This question has come up before. My answer goes like this.
The universe we live in is 4 dimensional, 3 of length and one of time, and has a curious property, causality travels at the same rate in any direction in these 4 dimensions. Imagine you are standing still (wrt some inertial frame of reference.) Your ability to affect things in the future is constrained to propagate no faster than the speed of causality. Something you do now can only affect things a minute into the future once your action has propagated for one minute. You can’t have something you do now affecting something 10 minutes in the future propagate for only one minute. It can’t reach that future time. Set an alarm clock to ring in a minute’s time. The alarm clock’s state travels into the future a no faster than the maximum rate, and your future self sees the alarm clock ring in one minute. If you want to see what the world looks like in 100 years time, you must wait 100 years. Thus we know that causality propagates at one time unit per time unit, or for use mere Earthlings, one second per second.

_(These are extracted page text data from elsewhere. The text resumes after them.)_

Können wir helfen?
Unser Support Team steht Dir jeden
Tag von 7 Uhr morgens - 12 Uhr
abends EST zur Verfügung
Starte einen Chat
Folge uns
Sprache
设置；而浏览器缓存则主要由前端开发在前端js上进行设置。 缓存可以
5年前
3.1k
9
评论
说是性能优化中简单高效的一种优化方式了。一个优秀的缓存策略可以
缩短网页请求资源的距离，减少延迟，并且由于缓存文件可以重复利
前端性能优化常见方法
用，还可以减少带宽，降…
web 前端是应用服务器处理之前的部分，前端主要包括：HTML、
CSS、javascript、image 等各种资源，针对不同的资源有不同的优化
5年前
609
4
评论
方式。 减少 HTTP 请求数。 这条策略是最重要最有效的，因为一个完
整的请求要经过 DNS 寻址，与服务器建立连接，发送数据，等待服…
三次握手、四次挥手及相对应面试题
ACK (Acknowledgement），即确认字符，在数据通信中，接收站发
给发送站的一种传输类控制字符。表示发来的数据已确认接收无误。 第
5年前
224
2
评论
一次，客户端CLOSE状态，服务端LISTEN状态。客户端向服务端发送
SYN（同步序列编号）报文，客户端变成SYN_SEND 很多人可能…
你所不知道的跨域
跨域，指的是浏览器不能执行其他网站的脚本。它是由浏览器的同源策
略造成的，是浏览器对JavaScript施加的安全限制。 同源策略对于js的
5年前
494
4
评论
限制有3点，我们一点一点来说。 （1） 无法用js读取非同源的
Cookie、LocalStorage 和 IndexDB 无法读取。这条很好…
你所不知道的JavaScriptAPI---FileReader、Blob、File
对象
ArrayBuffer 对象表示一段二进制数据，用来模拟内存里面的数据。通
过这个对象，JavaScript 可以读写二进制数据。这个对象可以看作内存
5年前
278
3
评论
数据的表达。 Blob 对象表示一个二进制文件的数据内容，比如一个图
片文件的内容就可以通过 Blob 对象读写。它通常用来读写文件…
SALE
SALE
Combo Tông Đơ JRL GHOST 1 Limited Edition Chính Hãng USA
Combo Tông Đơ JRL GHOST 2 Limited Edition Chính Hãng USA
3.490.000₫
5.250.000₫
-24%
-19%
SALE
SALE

But what if things moving?
How do we measure movement? Speed is distance per unit time. So we need to define a distance metric. As Chronos points out above, it makes no sense to use different units for different dimensions. We don’t measure height in inches and length in centimetres. The most obvious unit of length is the second. The basic unit of length is how far causality can travel in one second. Something is some distance from you. What is the shortest possible time something you do now affect that other object? If that object is 10 length units away from you, there is nothing you can do to have what you do now affect that object in less than 10 time units. Causality only travels at 1 unit per unit. If the object is 10 seconds away, it will take a minimum of 10 seconds to affect it. And you can have a mix of travel in time and in space. If you are travelling at some very fast speed you will discover that you are only able to travel of the speed of causality in the mix of time and spatial dimensions. The apparent speed in each dimension can be worked out with nothing more complex than Pythagoras’ theorem.
So how fast is causality? Clearly, in the only sensible units - it is 1. No dimensions, just 1.
Given we have defined the time unit to be one second, our unit of length is one causality second. This turns out to be an inconvenient number, being not too far off from the distance to the moon. And we didn’t know the speed of causality until much later than when we needed to measure lengths. (We missed by a few thousand years.) So we invented all manner of length units that were a bit more convenient. Cubits, yards, feet, metres, furlongs, rods, chains, miles, nautical miles, and so on. We could use seconds. As noted earlier, one nanosecond is pretty close to one foot.*
So what about the speed of light. Well, for a host of interesting reasons, it turns out that if you have no mass, you can’t travel in the time dimension, and can only travel in the spatial dimensions. But remember, the universe constrains us so that we can only travel at the speed of causality. If you are not travelling in time, you must be travelling at the speed of causality in space only. So light travels at this speed.
And, behold, we measure light to be travelling at the speed of causality in space. And in fundamental units, its speed is 1. If we used feet, its speed would come out at about one billion feet per second.
So how do we define our earthly units of measure? Well the metre was 1/10,000,000 of the distance from the pole to the equator on the meridian that runs through Paris. Not a particularly happy definition, and one that needed work. So they made a metal rod with some inscribed marks. Still not great. Now we define it in terms of time. We need a very accurate clock, and that clock is essentially an atomic clock. A Caesium atom emits energy with a very precise period. We define how many periods of a carefully defined description of exactly which energy emission we are using, and use that time period times the speed of causality to define the metre. Since rather conveniently light travels at the speed of causality, and the energy emission we are concerned with is light, we can measure not simply the time period, but count the number of wavelengths. And so we get the metre.
So why does the emission from the Caesium atom have this nice property we can measure, and this particular value? Well it is governed by some other laws of nature, and some other physical constants. And a key one of those for these purposes is the fine structure constant. Why does the fine structure constant have the value it does? We have no idea, but as noted above, we should be eternally grateful that it does.
- Whilst writing this I had the inspiration to initiate up a Kickstarter project to make a one nanosecond ruler. There are companies that make steel rules that will do custom rulers. (usually just with your company logo on etc) but it is just a matter of defining an etching pattern. A one nanosecond ruler would fit on the same blank as used for a one foot ruler. But rather than inches and fractions, the ruler measures exactly one nanosecond, and is divided in to 10 sub divisions, of 01. nanoseconds each, with further divisions beneath. Close to useless, but makes an important point. Maybe someone has already done this. I would buy one.